Thursday, October 14, 2010

Stuart Tave on Restoration Theory of Comedy

Frontispiece to The Wits or Sport upon Sport (London, 1662). Attributed to Francis Kirkman. Taken from Wikipedia entry "Droll" (http://en.wikipedia.org/wiki/Droll; 2010/10/13)

Stuart M. Tave is the William Rainey Harper Professor Emeritus in the College and the Department of English Language & Literature at the University of Chicago. He is the author of The Amiable Humorist: A Study in the Comic Theory and Criticism of the Eighteenth and Early Nineteenth Centuries (Chicago, 1960); New Essay by De Quincy (Princeton, 1966); Some Words of Jane Austen (Chicago, 1973); Robert Bage's "Hermsprong" (Pennsylvania State, 1982); and Lovers, Clowns, and Fairies: an Essay on Comedies (Chicago, 1993). On June 3, 2000, he received the 2000 Norman Maclean Faculty Award at an Alumni Assembly in Rockefeller Memorial Chapel.

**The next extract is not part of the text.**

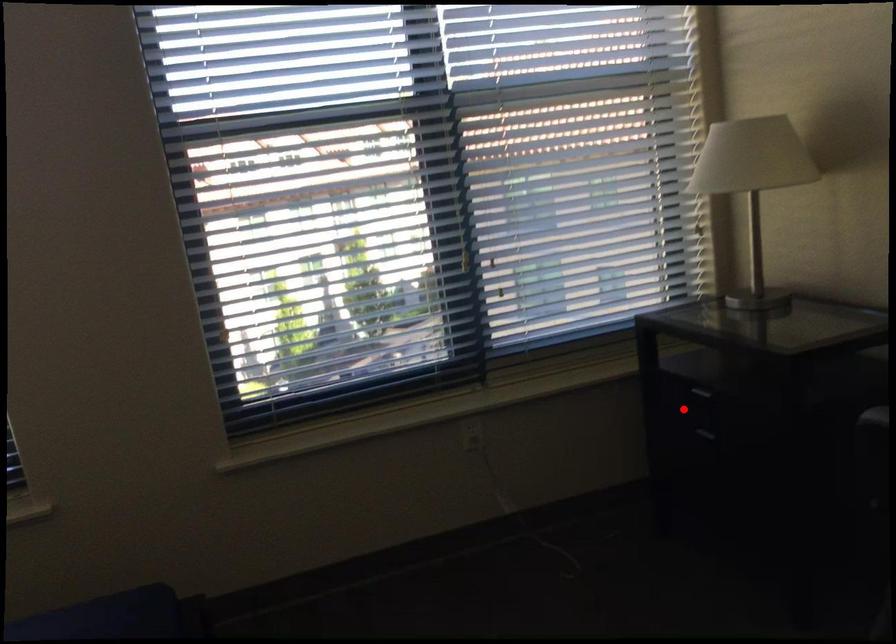
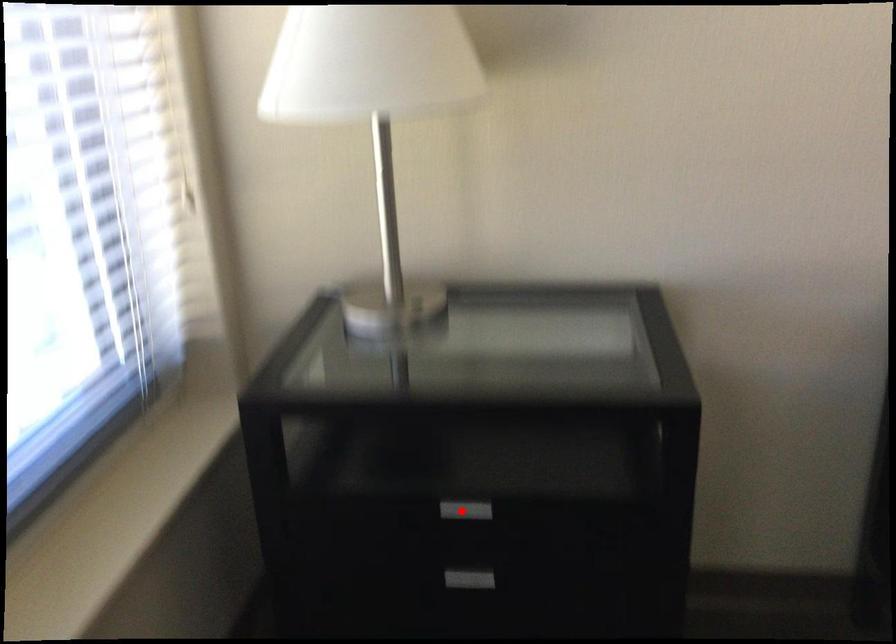
I am providing you with two images of the same scene from different viewpoints. A red point is marked on the first image and another point is marked on the second image. Does the point marked in image1 correspond to the same location as the one in image2?

Yes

Here is a passage by Stuart Tave on Restoration theory of comedy:

In Restoration theory of comedy, largely a derivative and a reduction of Renaissance theory, it was a commonplace that the function of comedy is to copy the foolish and knavish originals of the age and to expose, ridicule, satirize them. By the middle of the nineteenth century, it was a commonplace that the best comic works present amiable originals, often models of good nature, whose little peculiarities are not satirically instructive, but objects of delight and love.
—The Amiable Humorist*viii

*Tave, Stuart M. The Amiable Humorist: A Study in the Comic Theory and Criticism of the Eighteenth and Early Nineteenth Centuries. Chicago: University of Chicago Press, 1960.